12.

I had ugly thoughts. Maybe Dede or Elsa or both had got sick and Pietro and his mother had taken them to the hospital. Or my husband had ended up in the hospital, because he had done some mad thing, and Adele and the children were with him.

I wandered through the house consumed by anxiety, I didn’t know what to do. At some point I thought that, whatever had happened, it was likely that my mother-in-law had told Mariarosa, and although it was three in the morning I decided to call her. My sister-in-law answered eventually; I had a hard time waking her. But finally I found out from her that Adele had decided to take the children to Genoa—they had left two days earlier—to allow me and Pietro to confront our situation freely, and Dede and Elsa to enjoy Christmas vacation in peace.

On the one hand, the news calmed me, on the other it made me furious. Pietro had lied to me: when I telephoned he already knew there would be no Christmas Eve dinner, that the children weren’t expecting me, that they had left with their grandmother. And Adele? How dare she take away my daughters! I vented on the telephone while Mariarosa listened to me in silence. I asked: Am I wrong about everything, do I deserve what is happening to me? She took a serious tone, but she was encouraging. She said that I had the right to have my life and the duty to continue to study and write. Then she offered to let me stay with her, along with the children, any time I found myself in trouble.

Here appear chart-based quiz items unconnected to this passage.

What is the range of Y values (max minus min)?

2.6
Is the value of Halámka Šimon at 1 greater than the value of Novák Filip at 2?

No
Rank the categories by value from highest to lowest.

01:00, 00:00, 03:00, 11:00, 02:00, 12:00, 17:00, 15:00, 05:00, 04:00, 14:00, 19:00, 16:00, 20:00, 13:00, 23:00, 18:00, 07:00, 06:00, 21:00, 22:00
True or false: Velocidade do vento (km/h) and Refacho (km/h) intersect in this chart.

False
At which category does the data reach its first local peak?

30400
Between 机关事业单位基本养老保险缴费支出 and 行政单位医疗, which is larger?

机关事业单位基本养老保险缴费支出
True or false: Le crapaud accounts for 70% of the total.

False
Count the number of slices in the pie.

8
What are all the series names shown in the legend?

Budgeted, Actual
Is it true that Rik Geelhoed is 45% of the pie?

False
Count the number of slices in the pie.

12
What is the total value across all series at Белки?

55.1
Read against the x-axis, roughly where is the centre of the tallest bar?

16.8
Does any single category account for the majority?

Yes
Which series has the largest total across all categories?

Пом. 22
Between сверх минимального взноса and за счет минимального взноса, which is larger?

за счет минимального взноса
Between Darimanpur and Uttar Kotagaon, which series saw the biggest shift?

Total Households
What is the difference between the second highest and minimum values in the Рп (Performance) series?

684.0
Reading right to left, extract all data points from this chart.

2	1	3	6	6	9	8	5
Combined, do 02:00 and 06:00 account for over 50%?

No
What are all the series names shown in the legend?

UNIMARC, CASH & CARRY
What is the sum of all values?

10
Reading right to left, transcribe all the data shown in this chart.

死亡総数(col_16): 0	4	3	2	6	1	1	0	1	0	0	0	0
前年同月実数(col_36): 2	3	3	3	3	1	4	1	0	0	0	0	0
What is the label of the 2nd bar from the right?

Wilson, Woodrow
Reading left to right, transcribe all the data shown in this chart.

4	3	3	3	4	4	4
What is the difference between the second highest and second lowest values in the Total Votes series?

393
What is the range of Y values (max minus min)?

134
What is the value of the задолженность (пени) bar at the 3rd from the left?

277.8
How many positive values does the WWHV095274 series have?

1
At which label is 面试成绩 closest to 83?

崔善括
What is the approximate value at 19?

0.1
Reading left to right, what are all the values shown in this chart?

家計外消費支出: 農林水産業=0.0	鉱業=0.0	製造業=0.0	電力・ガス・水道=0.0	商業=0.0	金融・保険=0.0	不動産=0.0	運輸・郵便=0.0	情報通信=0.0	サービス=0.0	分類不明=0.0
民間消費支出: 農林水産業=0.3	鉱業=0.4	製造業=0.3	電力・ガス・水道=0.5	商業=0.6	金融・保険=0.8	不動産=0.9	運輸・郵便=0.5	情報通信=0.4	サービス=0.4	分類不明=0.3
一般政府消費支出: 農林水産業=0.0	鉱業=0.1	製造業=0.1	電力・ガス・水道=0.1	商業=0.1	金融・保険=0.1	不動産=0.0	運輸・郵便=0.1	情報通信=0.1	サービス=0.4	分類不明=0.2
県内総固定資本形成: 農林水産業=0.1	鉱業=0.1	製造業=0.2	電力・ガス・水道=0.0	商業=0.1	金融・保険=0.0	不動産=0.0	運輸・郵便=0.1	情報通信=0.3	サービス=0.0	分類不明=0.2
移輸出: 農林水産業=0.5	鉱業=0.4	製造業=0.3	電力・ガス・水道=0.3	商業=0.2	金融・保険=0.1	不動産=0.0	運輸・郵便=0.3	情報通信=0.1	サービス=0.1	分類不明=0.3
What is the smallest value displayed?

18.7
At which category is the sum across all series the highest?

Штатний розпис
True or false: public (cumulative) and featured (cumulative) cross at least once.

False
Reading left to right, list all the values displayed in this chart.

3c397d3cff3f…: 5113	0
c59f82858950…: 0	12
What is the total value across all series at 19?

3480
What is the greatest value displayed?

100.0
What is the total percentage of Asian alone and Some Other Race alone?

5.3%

Her words soothed me, yet I couldn’t sleep. I turned things over and over in my breast: anguish, rage, desire for Nino, unhappiness because he would spend the holiday with his family, with Albertino, and I was reduced to a woman alone, without affection, in an empty house. At nine in the morning I heard the door open, it was Pietro. I confronted him immediately, I yelled at him: Why did you hand over the children to your mother without my permission? He was disheveled, unshaven, he stank of wine, but he didn’t seem drunk. He let me scream without reacting, he merely repeated over and over, in a depressed tone: I have work to do, I can’t take care of them, and you have your lover, you don’t have time for them.

I forced him to sit down, in the kitchen. I tried to calm myself, I said:

“We have to come to an agreement.”

“Explain yourself, what type of agreement.”

“The children will live with me, and you’ll see them on the weekend.”

“On the weekend where?”

“At my house.”

“And where is your house?”

“I don’t know, I’ll decide later: here, in Milan, in Naples.”

That word was enough: Naples. As soon as he heard it he jumped to his feet, opened his eyes wide, opened his mouth as if to bite me, raised his fist with such a ferocious expression that I was terrified. It was an endless moment. The faucet was dripping, the refrigerator humming, someone laughed in the courtyard. Pietro was large, he had big white knuckles. He had already hit me once, I knew that he would hit me now so violently that he would kill me, and I raised my arms abruptly to protect myself. But suddenly he changed his mind, turned, and once, twice, three times punched the metal closet where I kept the brooms. He would have continued if I hadn’t clung to his arm crying: Stop it, enough, you’ll hurt yourself.

The result of that rage was that what I had feared on my return really happened: we ended up in the hospital. His arm was put in a cast, and on the way home he seemed almost cheerful. I remembered that it was Christmas and I made something to eat. We sat down at the table, and he said, point-blank:

“Yesterday I called your mother.”

I jumped.

“How did that occur to you?”

“Well, someone had to tell her. I told her what you did to me.”

“It was my job to talk to her.”

“Why? To lie to her the way you lied to me?”

I became agitated again, but I tried to contain myself; I was afraid that he would start breaking his bones again to avoid breaking mine. Instead I saw that he smiled calmly, looking at his arm in the cast.

“So I can’t drive,” he muttered.

“Where do you have to go?”

“To the station.”

I discovered that my mother had set out by train on Christ­mas Day—the day she normally assumed domestic centrality, the highest of her responsibilities—and was about to arrive.